Fostering an environment that makes training and performing more complex by having individuals seek new challenges and perfect skills is a way to experience a state of flow. To incorporate flow, coaches must implement a more nurturing and task-oriented environment that avoids over-specializing too early. Athletes in the Ajax F.C youth academy (which is world renowned for developing world class talent) train less than the older players, and are regularly given time off to play different sports and unstructured activities. This type of environment supports the notion of the compensation phenomenon, where mastery of a specific sport can be achieved through the creative combination of playing different sports and activities. Ajax have found the value of not having anyone telling athletes what to do with the ball outside of the training ground to be essential for future development. Ajax knows that they must first develop the athlete, before they can develop the soccer star. For example, using a multidisciplinary approach they work on athletes’ improper running technique, and movement patterns before incorporating technical skills. This model is consistent with talent development which incorporates much broader concepts than talent identification such as social, environmental, physical, physiological, psychological, and motor competence domains (Stratton et al., 2004).

The Ajax model is something other professional clubs should be incorporating in their youth academies because it challenges the old systematic view of the 10,000 hour rule. Instead of focusing on the quantity of these hours, a more qualitative approach should be taken that looks at not only the number of hours spent performing a specific skill, but how the surrounding factors such as motivation, emotions, enjoyment, and confidence influence the successful development of these specific skills. However, currently there is no clear psychological tool for assessing and detecting athlete strengths and weaknesses in terms of mental skills. Furthermore, psychological characteristics have been shown to remain unstable from adolescence into adulthood (Reigner, Samela, & Russel 1993, as cited in Morris, T., 2000), which poses a challenge in detecting which individuals will be deemed as mentally fit for future success. Therefore, it is evident that creating a system of talent detection early on in youth sport is lacking in scientifically based methods, and a talent development process should be incorporated so that the athletes will have the greatest amount of opportunity to meet the criteria of elite performance later in their careers. By incorporating a multidimensional approach that focuses on the process, and not the outcome, clubs and organizations in soccer can be better able to develop a more healthier (both physically and mentally) individual first, that can be later trained into a successful professional.

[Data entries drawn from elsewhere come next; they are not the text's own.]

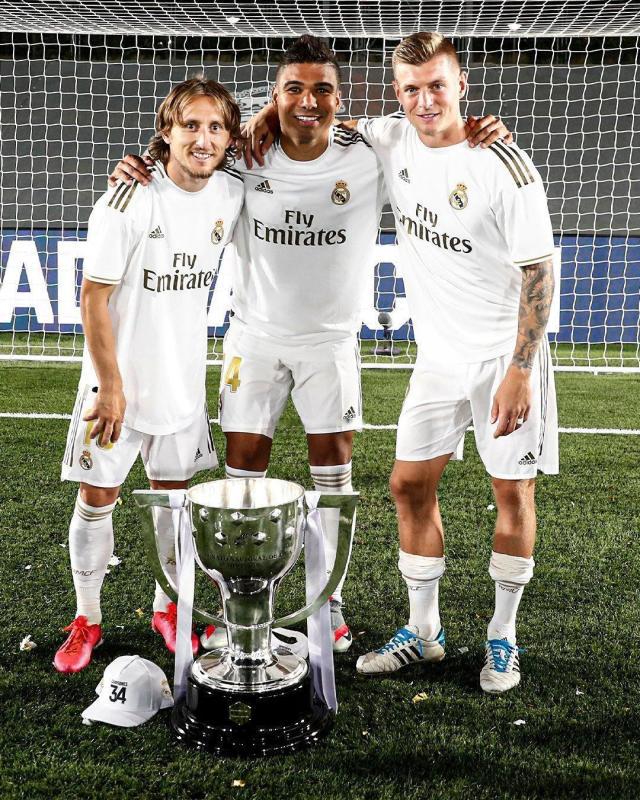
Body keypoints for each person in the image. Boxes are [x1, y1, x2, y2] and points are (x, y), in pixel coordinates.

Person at [111, 36, 509, 654]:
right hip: (254, 342)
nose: (307, 100)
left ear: (338, 98)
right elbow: (190, 156)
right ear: (274, 96)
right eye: (293, 88)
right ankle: (238, 605)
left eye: (321, 89)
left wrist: (480, 131)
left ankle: (330, 605)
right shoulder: (245, 157)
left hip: (331, 346)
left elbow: (430, 139)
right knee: (241, 483)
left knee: (334, 482)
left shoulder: (368, 153)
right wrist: (140, 163)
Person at [343, 33, 557, 693]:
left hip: (503, 356)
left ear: (461, 84)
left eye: (437, 85)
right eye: (411, 89)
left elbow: (539, 272)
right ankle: (424, 632)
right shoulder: (389, 139)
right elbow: (313, 120)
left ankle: (503, 637)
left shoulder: (504, 164)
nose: (425, 100)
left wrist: (520, 370)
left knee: (512, 492)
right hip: (437, 358)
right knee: (408, 484)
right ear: (397, 93)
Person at [54, 78, 244, 673]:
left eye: (216, 127)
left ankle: (169, 608)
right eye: (190, 125)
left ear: (230, 138)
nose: (203, 139)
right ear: (167, 130)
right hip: (115, 387)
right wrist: (110, 386)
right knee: (97, 499)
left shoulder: (232, 192)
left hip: (181, 383)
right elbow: (93, 298)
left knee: (174, 504)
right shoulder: (129, 199)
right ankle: (87, 618)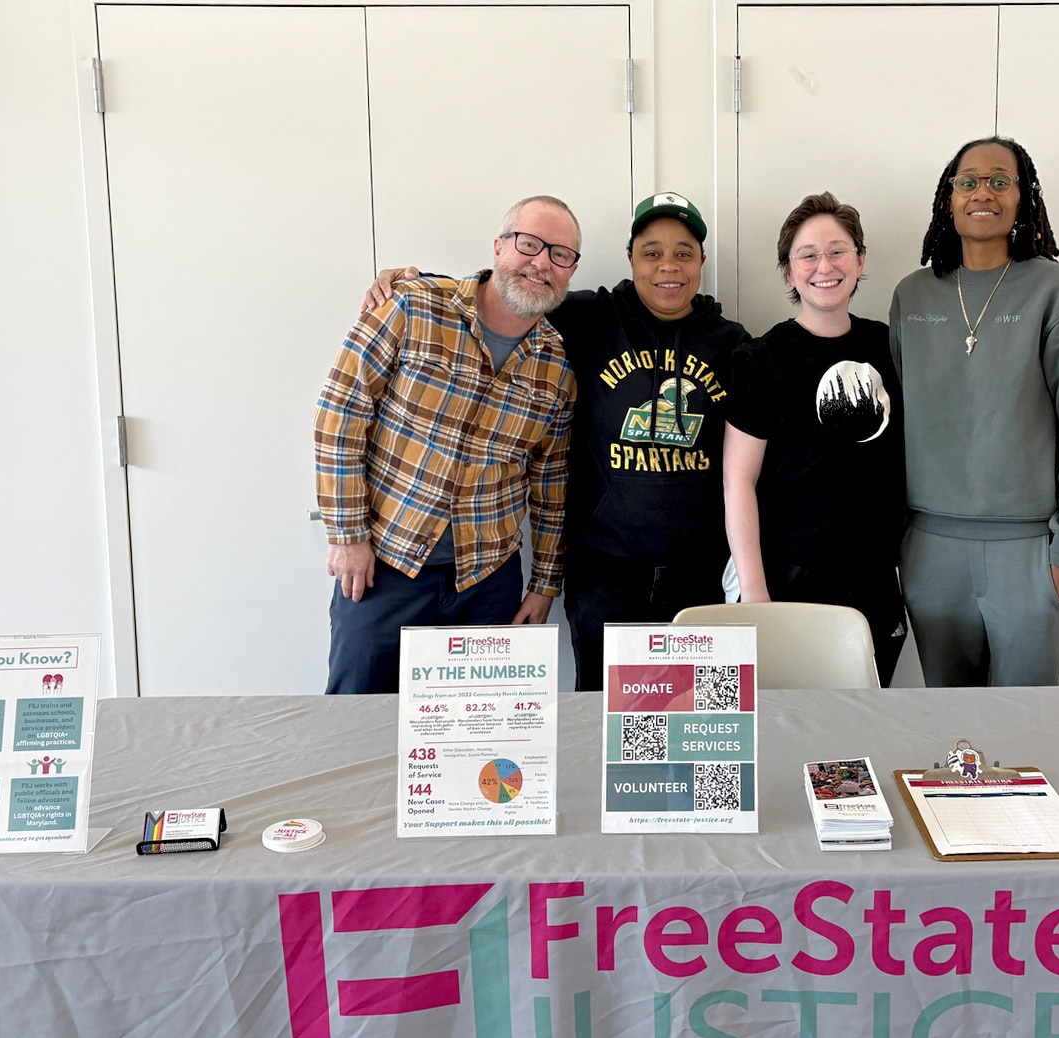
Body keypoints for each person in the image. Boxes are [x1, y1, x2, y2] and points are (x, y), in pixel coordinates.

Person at [361, 193, 748, 691]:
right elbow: (508, 293)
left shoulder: (734, 344)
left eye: (683, 252)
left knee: (699, 722)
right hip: (605, 573)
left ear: (701, 261)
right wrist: (413, 280)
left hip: (701, 573)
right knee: (612, 722)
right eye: (652, 252)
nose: (667, 266)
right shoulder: (587, 318)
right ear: (631, 258)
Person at [315, 195, 581, 694]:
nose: (542, 262)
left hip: (487, 584)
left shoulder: (557, 369)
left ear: (569, 272)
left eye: (560, 254)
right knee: (355, 722)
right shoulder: (412, 306)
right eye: (530, 244)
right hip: (383, 570)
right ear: (499, 247)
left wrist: (545, 583)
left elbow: (551, 485)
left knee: (476, 741)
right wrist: (347, 535)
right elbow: (340, 413)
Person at [889, 136, 1059, 687]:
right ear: (948, 199)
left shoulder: (1058, 292)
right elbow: (893, 426)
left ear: (1022, 197)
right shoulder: (912, 297)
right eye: (967, 181)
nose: (981, 193)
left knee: (1030, 729)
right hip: (928, 549)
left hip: (1030, 548)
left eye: (998, 180)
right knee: (953, 735)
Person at [722, 192, 908, 686]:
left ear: (860, 260)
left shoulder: (891, 346)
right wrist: (756, 598)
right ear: (788, 271)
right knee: (786, 729)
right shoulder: (760, 358)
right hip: (787, 580)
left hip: (873, 583)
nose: (824, 266)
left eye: (838, 250)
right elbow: (738, 480)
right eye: (807, 255)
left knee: (858, 730)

Csikszentimihalyi, M., Rathunde, K., & Whalen, S. (1993). Talented teenagers: The roots of success and failure. New York: Cambridge University Press.

Durand-Bush, N. & Salmela, J.H. (2001). The development of talent in sport. In R.N. Singer, H.A. Hausenblas & C.M. Janelle (Eds.), Handbook of sport psychology (2nd ed. pp. 269-289). New York: John Wiley & Sons.

Morris, T. (2000). Psychological characteristics and talent identification in soccer. Journal of Sport Science, 9, 715-726.

Reilly, T., Williams, A.M., Nevill, A., & Franks, A. (2000). A multidisciplinary approach to talent identification in football. Journal of Sports Sciences, 18(9), 695-702.

Stratton, G., Reilly, T., Williams, M.A., & Richardson D. (2004). Youth Soccer: From science to performance. New York: Psychology Press.